=== Begin Enclosure ===
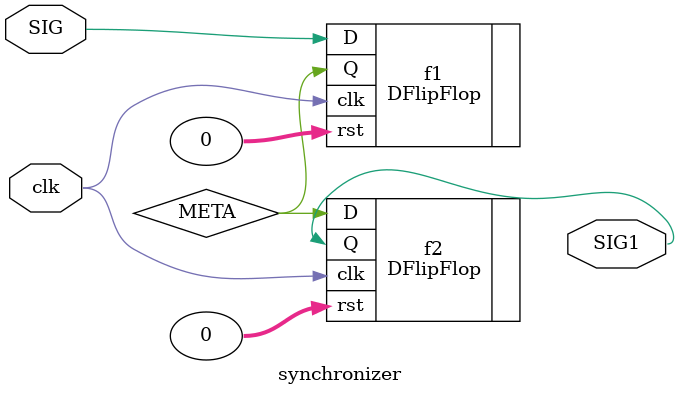
<source format=v>
`timescale 1ns / 1ps



module synchronizer(input SIG, clk, output SIG1);
wire META;
DFlipFlop f1(.clk(clk),.rst(0) ,.D(SIG), .Q(META));
DFlipFlop f2(.clk(clk),.rst(0), .D(META), .Q(SIG1));
endmodule


</source>
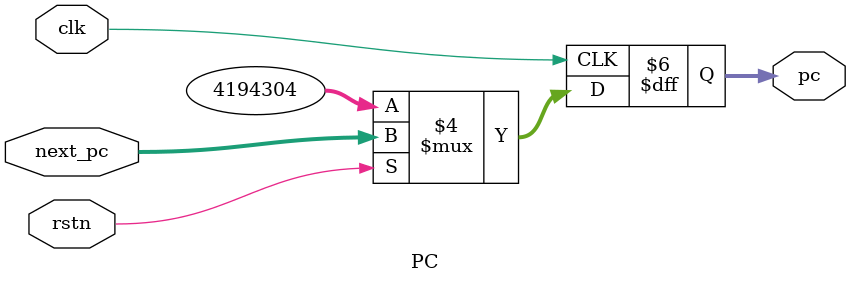
<source format=v>
module PC(
    input  wire        clk,
    input  wire        rstn,
    input  wire [31:0] next_pc,

    output reg  [31:0] pc
);
// pc
    always @(posedge clk) begin
        if (!rstn) begin
            pc <= 32'h0040_0000;
        end else begin
            pc <= next_pc;
        end
    end

endmodule

</source>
=== End Enclosure ===
REQUIRED WORK: Copy each line in the data that holds the word "META".

EXPECTED ANSWER:
wire META;
DFlipFlop f1(.clk(clk),.rst(0) ,.D(SIG), .Q(META));
DFlipFlop f2(.clk(clk),.rst(0), .D(META), .Q(SIG1));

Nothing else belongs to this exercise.